「森里海連環学による地域循環木文化社会創出事業(木文化プロジェクト)」終了

木文化プロジェクトリーダー 吉岡 崇仁

 2009年に文部科学省の概算要求特別経費(プロジェクト分)に採択された「森里海連環学による地域循環木文化社会創出事業」(略称:木文化プロジェクト)は,2014年3月に5年間の研究を終了した。本プロジェクトは,京都府由良川流域と高知県仁淀川流域において,森から海に至るすべての生態系間の連環を研究する森里海連環学研究を推進する目的で取り組んだものである。森林管理による森林流域環境の変化と,地域社会での森林資源の利活用に関して,自然科学的評価と人文科学的評価の双方の結果を統合することにより,地域循環木文化社会創出に向けた研究を行った。プロジェクト期間中を通して,関連する地方自治体や地元住民の皆さまのご協力をいただいたこと,厚くお礼申し上げるとともに,関わった全ての教職員,学生,院生に感謝の意を表する。
 木文化プロジェクトでは,由良川,仁淀川両流域における森林・河川調査を中心に,由良川流域では,河口沿岸域の調査も実施した。人工林における間伐施業の作業効率に関する考察や施業が及ぼす森林と渓流生態系への影響を解析した。また,森と海の連環を象徴する溶存鉄と腐植物質の動態に関しては,海洋への溶存鉄の供給には,森林だけではなく,中下流域での人間活動も影響を及ぼしていることなどが示唆された。由良川流域の最上流に位置するフィールド研の芦生研究林では,シカ食害による森林生態系への影響についても研究を行った。下層植生や草原生態系における生物多様性への影響の他,渓流水生生物群集に及ぼす影響などが解析された。研究計画後半になってからであるが,フィールド研の芦生研究林のスギ人工林において,間伐施業を行い,土壌窒素循環や下層植生等への影響解析を開始した。一方,里と森との連環に関しては,社会調査班を構成して,木文化サロンにおける木質バイオマス利用に関する情報交流や森林・国産材に関する意識調査に加えて,仁淀川町では,住民参加によるワークショップ「みんなで仁淀川町の未来を考える会議『仁淀川の未来の話をしてみませんか?』」(2013年8月24日)を開催した。

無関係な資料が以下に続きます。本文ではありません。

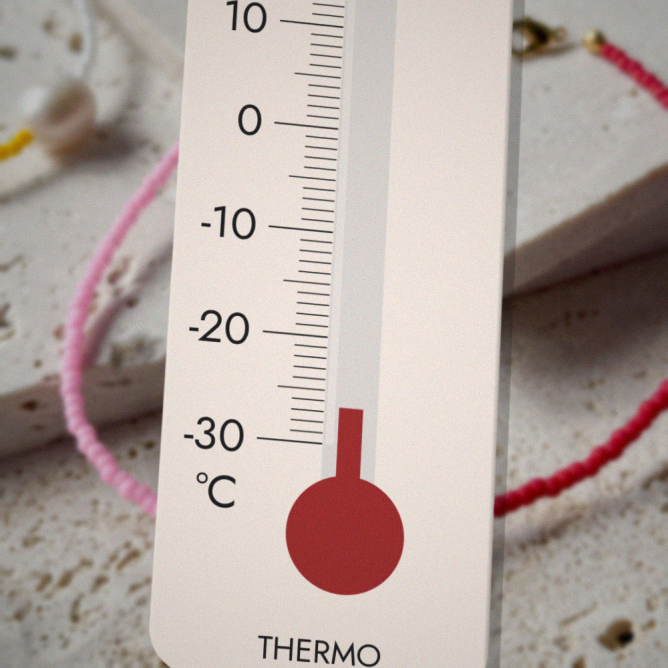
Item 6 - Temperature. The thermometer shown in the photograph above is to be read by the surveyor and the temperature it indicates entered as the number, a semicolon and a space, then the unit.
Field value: -26.5; °C
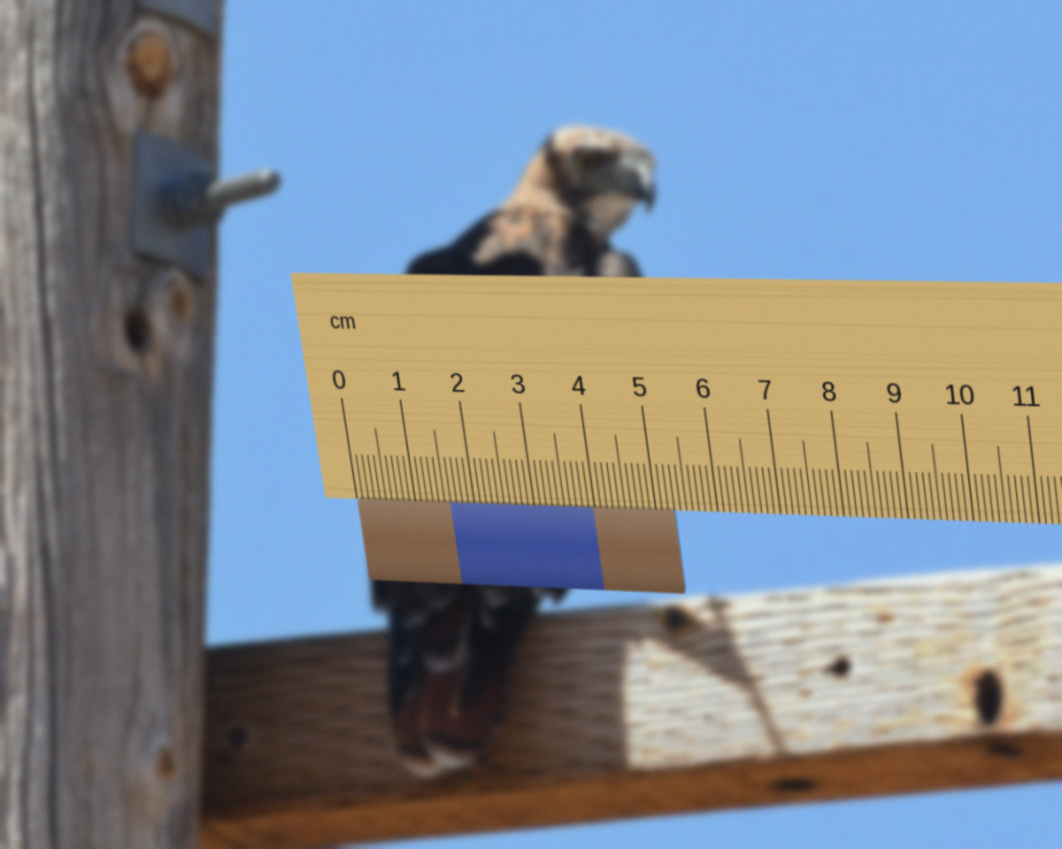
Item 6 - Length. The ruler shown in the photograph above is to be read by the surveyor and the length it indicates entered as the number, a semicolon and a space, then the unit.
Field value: 5.3; cm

 成果の公表に関しては,今までに数多くの国内,国際学会での発表,学術雑誌への論文掲載の他,国際シンポジウム「Integrated Coastal Management for Marine Biodiversity」(2010年1月14~15日),「International Symposium on the Connectivity of Hills, Humans and Oceans (CoHHO):Integrated Ecosystem Management from Hill to Ocean」(2013年11月26~28日)を開催した。また,社会連携活動として,由良川,仁淀川流域をはじめとする地域での連携講座や京都大学百周年時計台記念館での時計台対話集会などを開催してきた。